Much the same could be done with the other questions. And this is the point. Corbyn’s ideas have not been taken on by the other candidates (perhaps because they agree with some and would find themselves sat alongside the Tories on all). Consequently, Corbyn has won the policy debate by default. Ideas that sound good in isolation will fall apart once subjected to serious scrutiny.
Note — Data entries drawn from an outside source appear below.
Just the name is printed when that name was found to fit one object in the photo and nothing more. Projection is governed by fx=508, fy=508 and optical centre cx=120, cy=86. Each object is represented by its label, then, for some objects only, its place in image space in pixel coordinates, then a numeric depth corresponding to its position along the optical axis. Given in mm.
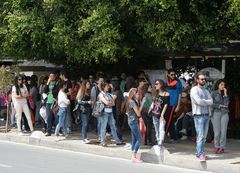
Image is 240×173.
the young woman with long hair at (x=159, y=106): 11922
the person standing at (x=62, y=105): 14602
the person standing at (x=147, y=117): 13359
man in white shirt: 10727
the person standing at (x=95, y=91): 13773
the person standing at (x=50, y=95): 15242
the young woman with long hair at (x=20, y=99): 15680
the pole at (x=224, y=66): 14920
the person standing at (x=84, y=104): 13961
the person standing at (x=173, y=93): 13031
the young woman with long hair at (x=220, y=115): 11766
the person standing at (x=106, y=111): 12977
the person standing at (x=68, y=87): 14984
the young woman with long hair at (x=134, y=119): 11516
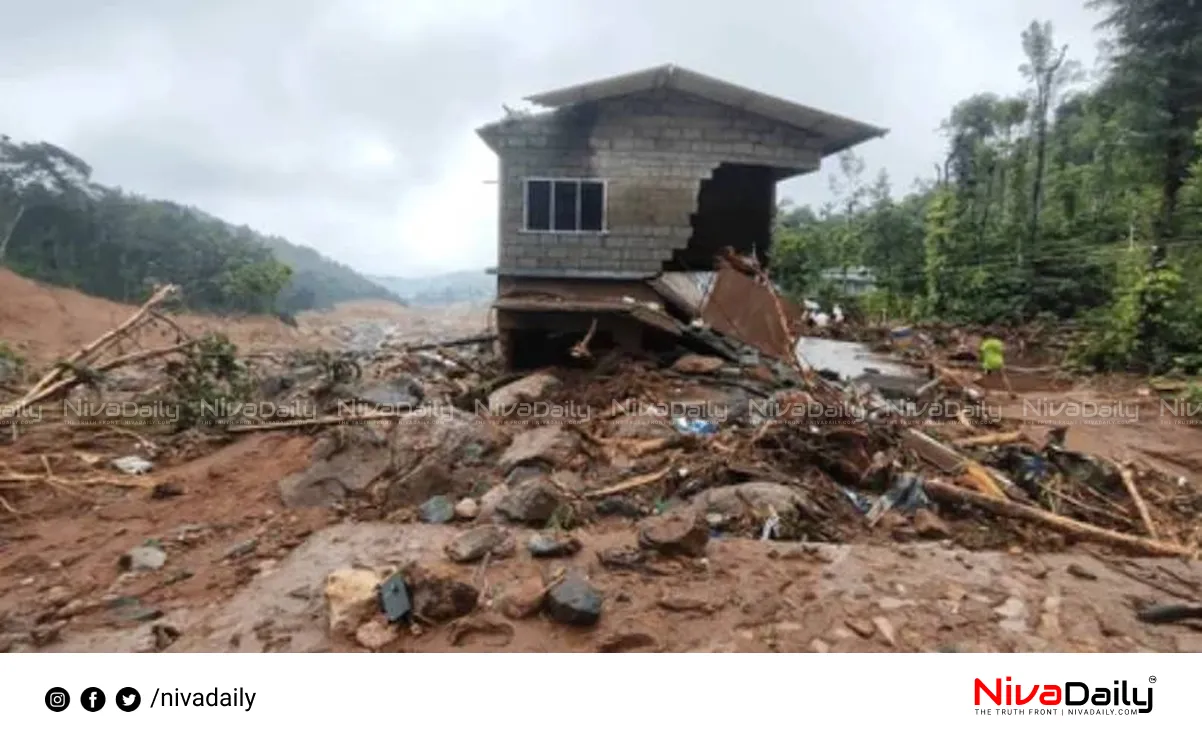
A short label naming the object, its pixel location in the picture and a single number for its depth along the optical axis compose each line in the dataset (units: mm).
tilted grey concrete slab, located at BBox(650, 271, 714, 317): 10883
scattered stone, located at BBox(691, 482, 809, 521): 4844
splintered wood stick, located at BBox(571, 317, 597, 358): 9516
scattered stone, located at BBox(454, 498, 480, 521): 5188
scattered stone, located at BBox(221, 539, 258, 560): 4887
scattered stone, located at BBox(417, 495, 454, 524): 5199
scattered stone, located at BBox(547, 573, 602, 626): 3418
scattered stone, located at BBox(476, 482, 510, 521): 5031
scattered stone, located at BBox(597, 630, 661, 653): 3260
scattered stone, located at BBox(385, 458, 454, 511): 5797
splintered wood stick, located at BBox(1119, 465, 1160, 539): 5000
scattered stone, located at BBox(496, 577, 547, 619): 3502
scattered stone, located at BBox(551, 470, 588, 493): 5387
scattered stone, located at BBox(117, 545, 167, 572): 4785
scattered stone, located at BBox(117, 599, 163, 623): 4008
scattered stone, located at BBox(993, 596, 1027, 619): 3586
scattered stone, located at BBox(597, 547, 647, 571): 3977
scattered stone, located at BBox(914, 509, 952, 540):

Finally, there’s the question of his past and his associations; again, something of which few will yet be aware. This is where Corbyn really stands out as on the left, more so than, say, Michael Foot. Foot was a firm supporter of democracy and opponent of dictators; Corbyn has associated with rather too many people and opinions that polite politics regards as beyond the pale. The Survation / TSSA was designed in part to tease out whether Labour’s UKIP defectors could be brought back on board but UKIP voters tend to be proudly patriotic. Even if they agree on domestic policy, it’s hard to see them overcoming the barrier that his views on immigration and foreign policy would create. On the contrary: those views could easily push considerably more of Labour’s one-time core vote towards UKIP.

Put simply, Corbyn’s attraction is superficial. His campaign has been superficial because although his campaign has led on policy, those policies themselves are superficial. But they’re enough to attract positive reviews now, not least because no-one has dared counter them. That won’t last. But it will last long enough.